Vom Erfolg dynastischer Reproduktion hing in der Frühen Neuzeit die Stabilität des politischen Systems ab. Mithilfe eines breiten methodischen Instrumentariums, welches eine Sozial- und Kulturgeschichte frühneuzeitlicher Fürstenhöfe und eine Wissensgeschichte im Kontext der beginnenden Globalisierung einschliesst, trägt das Gesamtprojekt zu einem besseren Verständnis dynastischer Herrschaft bei und leistet darüber hinaus einen Beitrag zur Geschichte der Kindheit in der vormodernen Welt.

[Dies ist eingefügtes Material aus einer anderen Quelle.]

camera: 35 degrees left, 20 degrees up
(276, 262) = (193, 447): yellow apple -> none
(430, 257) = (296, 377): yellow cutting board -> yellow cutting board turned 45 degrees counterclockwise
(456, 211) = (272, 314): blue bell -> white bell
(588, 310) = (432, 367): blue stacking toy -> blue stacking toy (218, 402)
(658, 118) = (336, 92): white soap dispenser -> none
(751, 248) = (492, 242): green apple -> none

Im Mittelpunkt des Dissertationsprojektes stehen Reiseberichte aus eurasischen Ländern. Denn dynastische Reproduktion war nicht nur ein zentrales Anliegen jeder Herrscherfamilie, sondern auch Gegenstand öffentlicher Beobachtung. In der Frühen Neuzeit wurde der gelehrten Öffentlichkeit zudem die Variabilität dynastischer Reproduktionsmuster auf globaler Ebene durch die wachsende Reiseliteratur bewusst, u.a. durch Berichte über fremde Länder in Eurasien, in denen Beschreibungen politischer Systeme eine wichtige Rolle spielten.

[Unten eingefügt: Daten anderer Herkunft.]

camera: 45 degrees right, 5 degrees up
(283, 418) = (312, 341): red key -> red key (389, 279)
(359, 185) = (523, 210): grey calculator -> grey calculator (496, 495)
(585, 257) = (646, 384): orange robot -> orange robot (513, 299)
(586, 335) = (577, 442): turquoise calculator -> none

Das Projekt analysiert die Beschreibungen europäischer Autoren über die Praktiken der dynastischen Reproduktion an den Höfen Chinas, des russischen Zarenreichs und des Osmanischen Reichs von ca. 1580 bis 1700. Das Projekt verbindet somit Studien über ein fernes Reich, das in Europa für seine außergewöhnliche Höflichkeit gerühmt wurde (China), über ein benachbartes Reich, das aufgrund religiöser Differenzen und einer langen Geschichte militärischer Konflikte mit Misstrauen beobachtet wurde (Osmanisches Reich), und über ein Reich, dessen ambivalenter Status als gleichzeitig asiatisches und europäisches Gemeinwesen bei europäischen Beobachtern Verwirrung auslöste (Russland).